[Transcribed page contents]
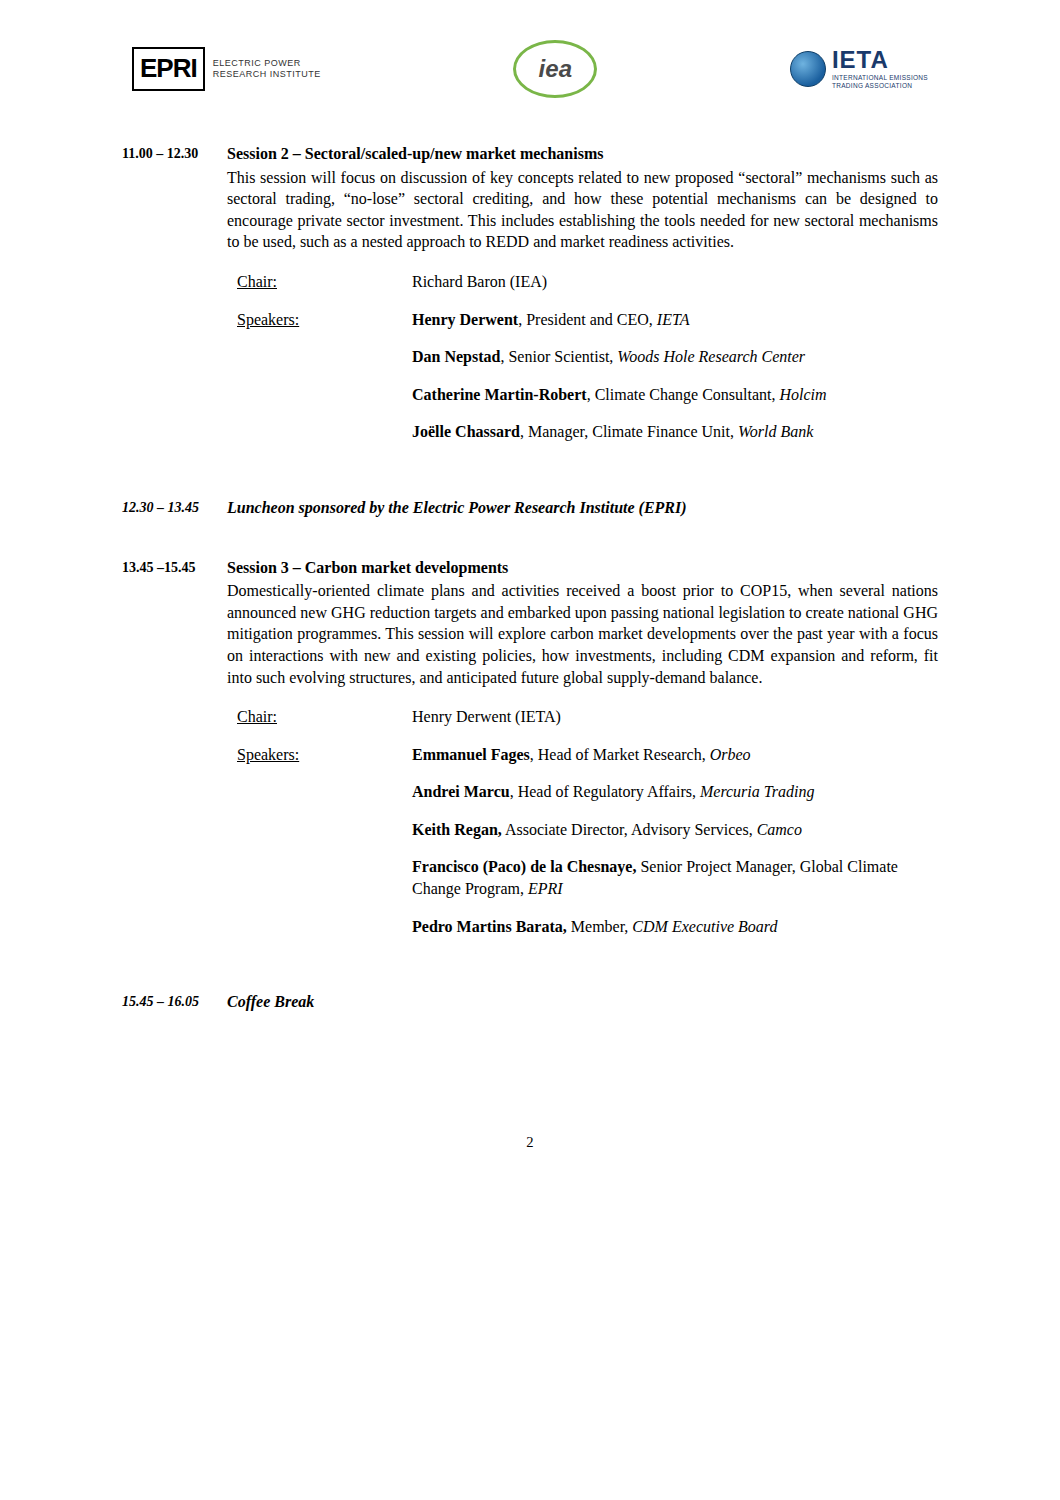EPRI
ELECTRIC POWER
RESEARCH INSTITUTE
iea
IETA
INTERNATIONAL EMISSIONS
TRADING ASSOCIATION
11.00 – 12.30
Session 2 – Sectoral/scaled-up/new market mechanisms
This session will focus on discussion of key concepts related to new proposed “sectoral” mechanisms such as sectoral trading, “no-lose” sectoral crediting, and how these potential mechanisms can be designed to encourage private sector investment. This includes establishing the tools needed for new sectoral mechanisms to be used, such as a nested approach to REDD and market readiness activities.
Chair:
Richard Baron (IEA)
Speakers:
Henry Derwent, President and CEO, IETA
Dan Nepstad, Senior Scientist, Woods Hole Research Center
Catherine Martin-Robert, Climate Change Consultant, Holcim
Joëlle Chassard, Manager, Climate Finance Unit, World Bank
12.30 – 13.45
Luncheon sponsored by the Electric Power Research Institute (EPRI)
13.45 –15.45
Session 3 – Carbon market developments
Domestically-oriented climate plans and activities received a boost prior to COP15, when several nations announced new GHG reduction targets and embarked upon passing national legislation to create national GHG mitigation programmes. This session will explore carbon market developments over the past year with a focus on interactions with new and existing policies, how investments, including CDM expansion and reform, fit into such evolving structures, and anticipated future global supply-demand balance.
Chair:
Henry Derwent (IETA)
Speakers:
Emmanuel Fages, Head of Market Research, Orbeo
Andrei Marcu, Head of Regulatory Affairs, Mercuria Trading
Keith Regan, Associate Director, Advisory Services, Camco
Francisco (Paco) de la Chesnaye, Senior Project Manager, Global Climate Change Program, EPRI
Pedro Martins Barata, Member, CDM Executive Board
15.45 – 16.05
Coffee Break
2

# Work order
Begin with the line above that has "Richard Baron (IEA)" and continue through the line that has "13.45 –15.45", setting each one down exactly. Stop there.

# Answer box
Richard Baron (IEA)
Speakers:
Henry Derwent, President and CEO, IETA
Dan Nepstad, Senior Scientist, Woods Hole Research Center
Catherine Martin-Robert, Climate Change Consultant, Holcim
Joëlle Chassard, Manager, Climate Finance Unit, World Bank
12.30 – 13.45
Luncheon sponsored by the Electric Power Research Institute (EPRI)
13.45 –15.45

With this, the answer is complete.